Peter J Leithart Deep Exegesis: The Mystery of Reading Scripture, Baylor 2009
Chapter 2: Texts are Events
This chapter gives an effective but surprisingly mundane defence of typological reading. That is, the practice of interpreting earlier texts in the light of later ones. Leithart begins his chapter pulling no punches, pointing out that Matt 2:15 reads Hosea 11:1 and 1 Cor 10:14 reads Exodus 17 in ways that are to modern minds “unconscionable” and “[mess] with the intended, literal meanings of texts” (35). First he shows how the readings of the NT authors could have been following hints given in the OT itself (37-39), showing how subtle details in the OT text could legitimate apparently anachronistic NT readings.
Then he makes an unexpected move and asks “Can we defend typology as a mode of reading in general, not merely as a mode of reading Scripture?” (39) This becomes the focus of the rest of the chapter. He begins with the illustration that historical events gain fresh meanings in light of later events, because at the time of the event the full significance of what has happened could not be appreciated by the participants and witnesses of the event. It is the historian’s role to give an account of events, not just as they happened, but also of their significance in light of later events. A plain literal description of events would just be a chronicle, not a history.

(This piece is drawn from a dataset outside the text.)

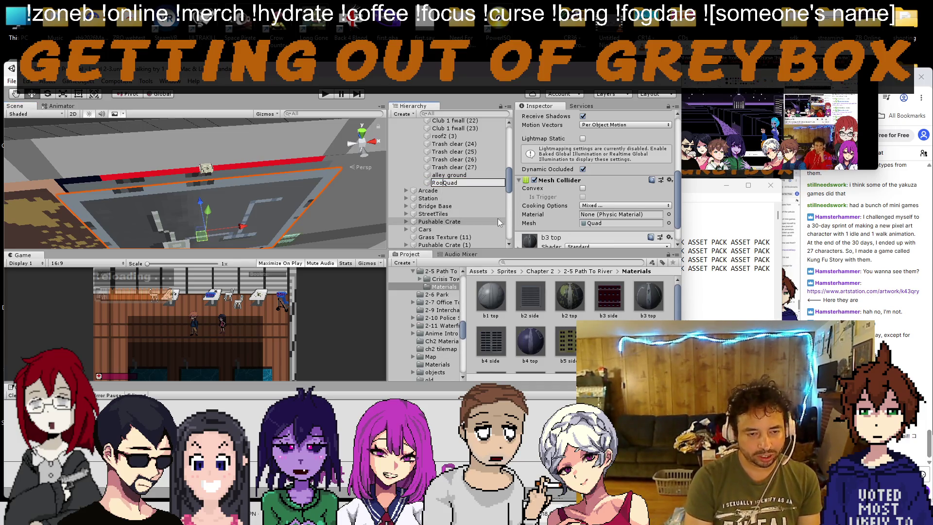
pyautogui.press('Return')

He then applies this same principle to texts which, “say new things as they come into relationship with subsequent texts and events.” (44) This is an inevitable condition of being a reader, different from the author. Yet even the same author can come back to a text she wrote at a different time and situation and find the words speak to her with new meaning (which of course in no way voids the original meaning they had for her). For (my own) example, a song about loneliness written as a dumped teenager might find new poignancy when confronting the death of a parent. The same words take on new meaning in the new situation (51). This is also a function of narrative. Many detective novels work by presenting the reader with apparently trivial information that only becomes meaningful once the story’s climax is reached and the murderer revealed. Then the reader can “read backwards” to understand the full significance of events and details that had little or no meaning for the reader when the story was read forwards (66-68). His Biblical example of this is the narrative of John 9 where later events modify our perception of earlier, in this case a discussion of sin and blindness, becomes a healing story, which becomes a Sabbath controversy with the spiritually blind Pharisees (60-63).

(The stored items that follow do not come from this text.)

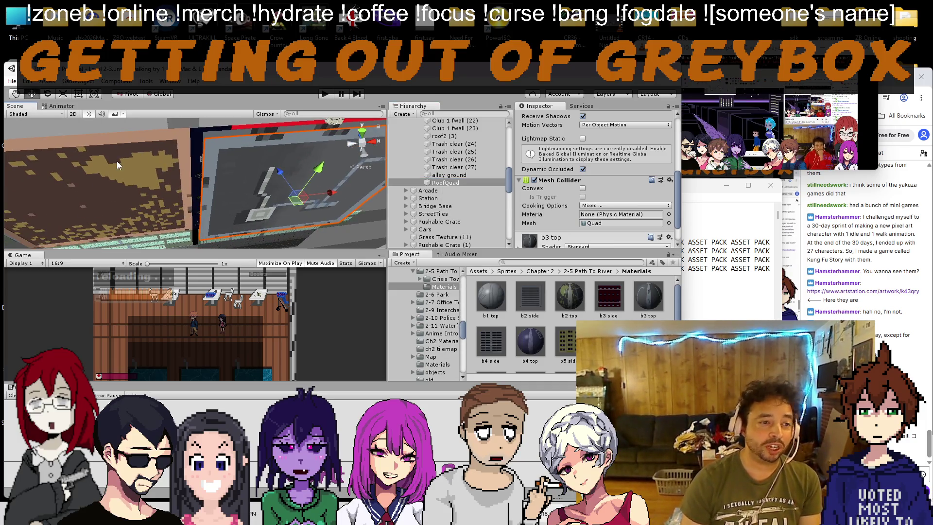
# Step: Nudge the tile light tiled (4) sprite along its depth, then reselect RoofQuad
pyautogui.click(116, 162)
pyautogui.moveTo(116, 161)
pyautogui.mouseDown()
pyautogui.moveTo(250, 163)
pyautogui.moveTo(242, 174)
pyautogui.mouseUp()
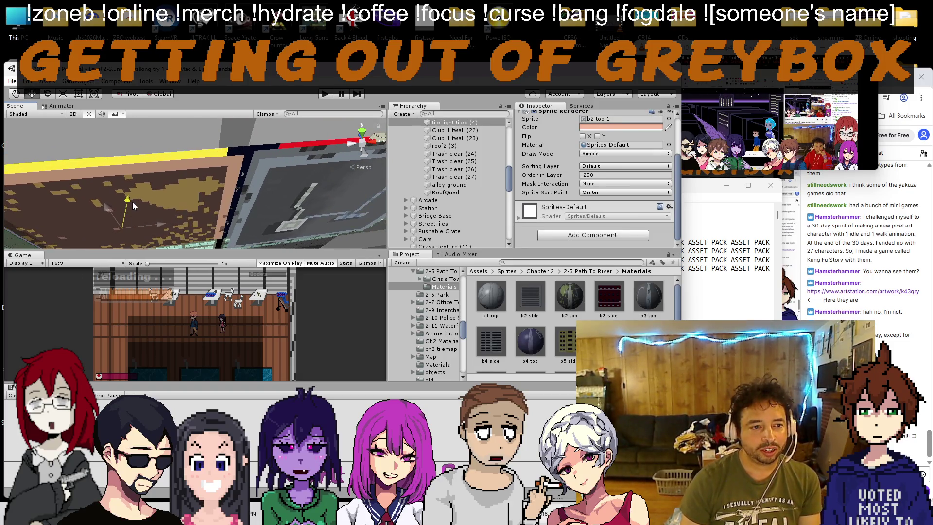
pyautogui.moveTo(132, 203); pyautogui.dragTo(132, 203)
pyautogui.moveTo(219, 173); pyautogui.dragTo(142, 126)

He concludes, “The apostles teach us to recognize that ‘how it turned out’ exposes dimensions of the original event or text that may not have been apparent, and perhaps were not even there, until it turned out as it did.” (74) That is, when the apostles learn that Jesus is the climax of the Biblical story the texts and events of the OT gain new significance, new meanings and do so that is in “in principle” nothing special, but just the “ordinary” way that events and texts work (74).
Again this chapter has put Leithart's incredible bibliography on display, with a wide range of different sources, academic and literary, on display, and an almost whiplash-inducing ability to bring examples from unexpected places and take the discussion in different directions. His discussion of the relationship between Darwin and Nazism, e.g., (68-71) is worthy of another blog post, but for me didn’t helpfully contribute to this chapters thesis. Leithart takes you on a winding road, and I wonder how many readers might get put off by that, but he is certainly taking us on a journey, and I’m excited to see where the next chapter will take us.